§ WHAT TO WORK ON:
Write out exactly the lines from the one holding "right hip: (120, 231)" to the last line of the entries, both ends included and nothing else, without the pictures.

Per-instance keypoint data
# # # # # # #
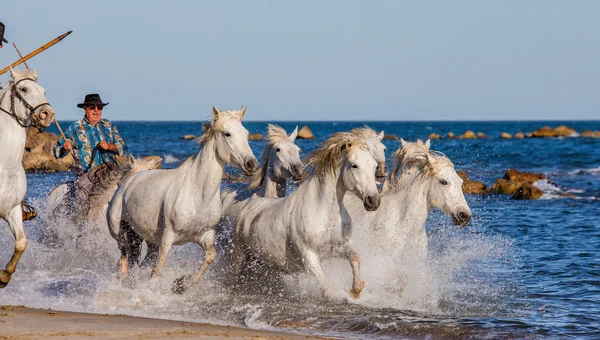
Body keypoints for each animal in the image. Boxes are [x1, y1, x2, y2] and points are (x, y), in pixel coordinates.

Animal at [0, 68, 55, 286]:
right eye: (24, 89)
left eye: (44, 91)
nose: (47, 114)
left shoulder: (12, 209)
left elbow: (21, 243)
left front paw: (4, 276)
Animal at [106, 106, 256, 292]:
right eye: (227, 134)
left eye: (246, 133)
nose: (251, 164)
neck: (199, 196)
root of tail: (128, 180)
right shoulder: (168, 237)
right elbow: (158, 269)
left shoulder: (205, 235)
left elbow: (210, 257)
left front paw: (182, 283)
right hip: (120, 231)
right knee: (124, 256)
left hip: (145, 238)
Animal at [233, 131, 380, 298]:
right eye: (354, 165)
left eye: (374, 166)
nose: (374, 201)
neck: (324, 212)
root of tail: (250, 202)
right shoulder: (309, 256)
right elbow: (326, 289)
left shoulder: (340, 246)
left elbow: (355, 257)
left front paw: (355, 290)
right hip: (238, 256)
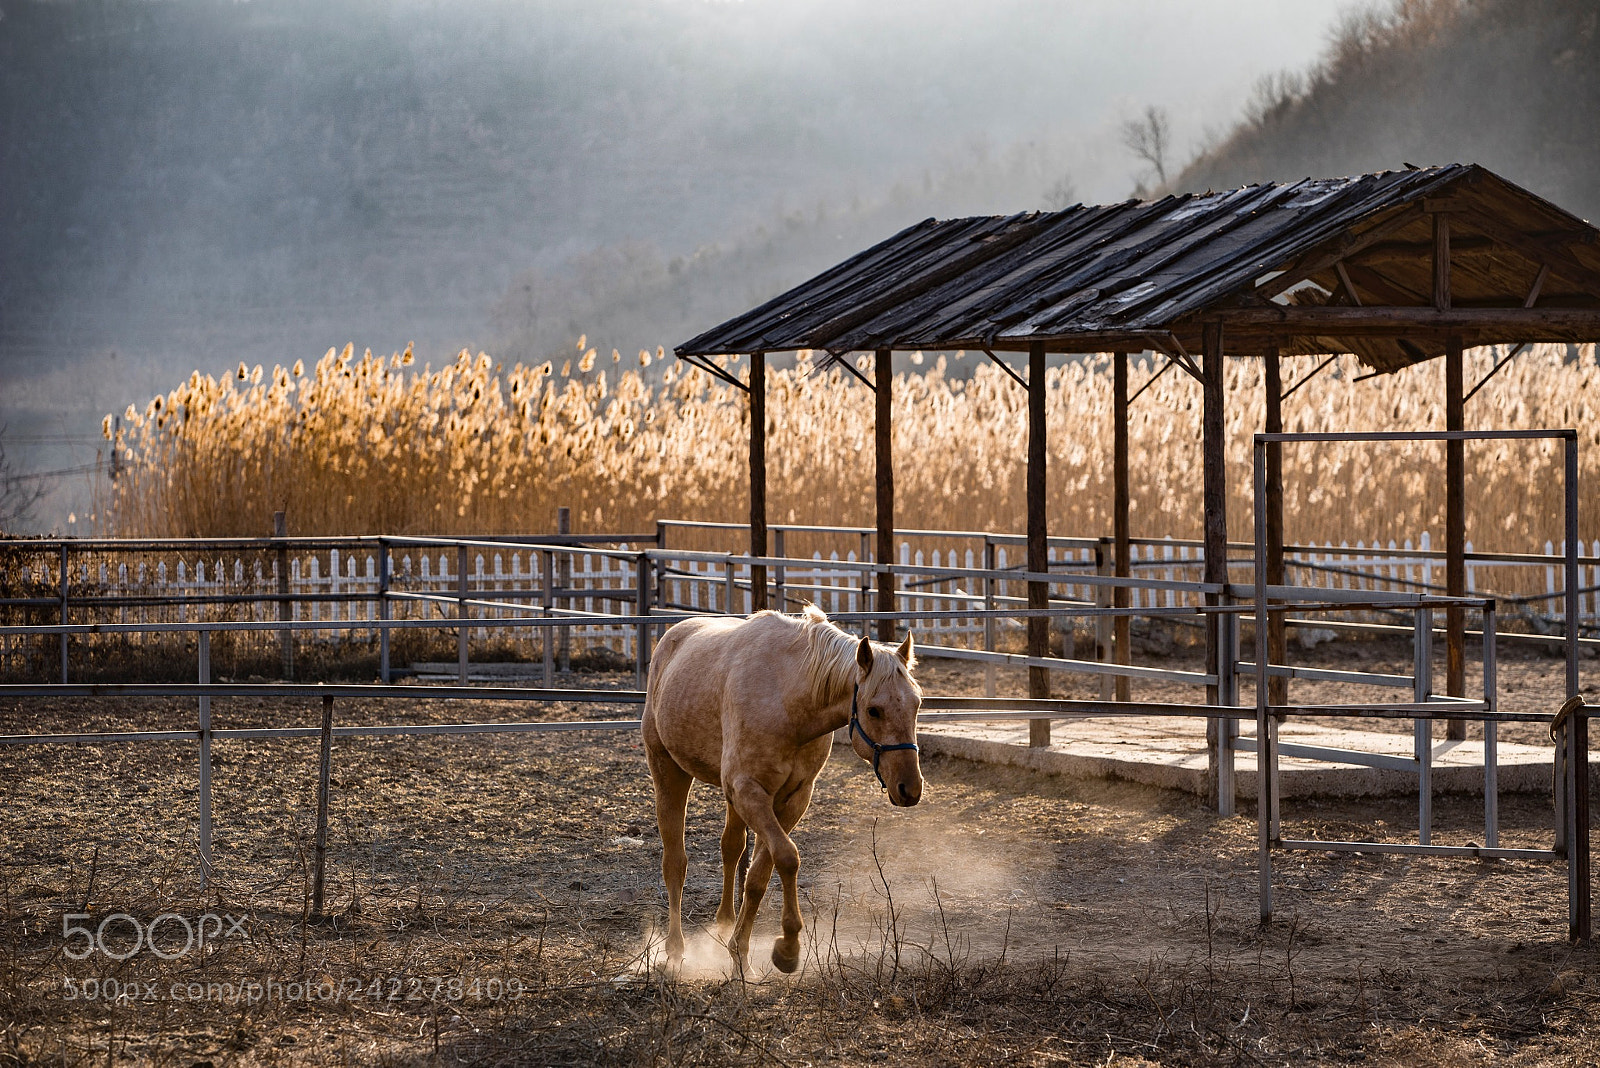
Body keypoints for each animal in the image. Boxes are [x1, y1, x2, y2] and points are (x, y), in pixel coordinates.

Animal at [642, 604, 923, 974]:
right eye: (874, 710)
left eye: (917, 703)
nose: (910, 788)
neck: (788, 700)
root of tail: (670, 638)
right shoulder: (750, 791)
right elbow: (788, 858)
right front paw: (788, 949)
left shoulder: (791, 799)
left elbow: (758, 876)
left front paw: (741, 953)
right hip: (668, 772)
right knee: (675, 861)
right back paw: (675, 949)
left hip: (732, 798)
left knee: (731, 848)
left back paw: (725, 924)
# # # # # # #
§ COMPLETED EXERCISE:
right hip: (120, 231)
right knee: (124, 256)
left hip: (145, 238)
Animal at [233, 131, 380, 298]:
right eye: (354, 165)
left eye: (374, 166)
nose: (374, 201)
neck: (324, 212)
root of tail: (250, 202)
right shoulder: (309, 256)
right elbow: (326, 289)
left shoulder: (340, 246)
left elbow: (355, 257)
left front paw: (355, 290)
right hip: (238, 256)
Body keypoints for each animal in the image. Boxes are [x1, y1, x2, y2] and points are (x, y), in pixel coordinates.

Animal at [642, 604, 923, 974]:
right eye: (874, 710)
left eye: (917, 703)
nose: (910, 788)
neck: (788, 700)
root of tail: (670, 638)
right shoulder: (750, 791)
right elbow: (788, 858)
right front paw: (788, 949)
left shoulder: (791, 799)
left elbow: (758, 876)
left front paw: (741, 953)
right hip: (668, 772)
right knee: (675, 861)
right back paw: (675, 949)
left hip: (732, 798)
left knee: (731, 848)
left back paw: (725, 924)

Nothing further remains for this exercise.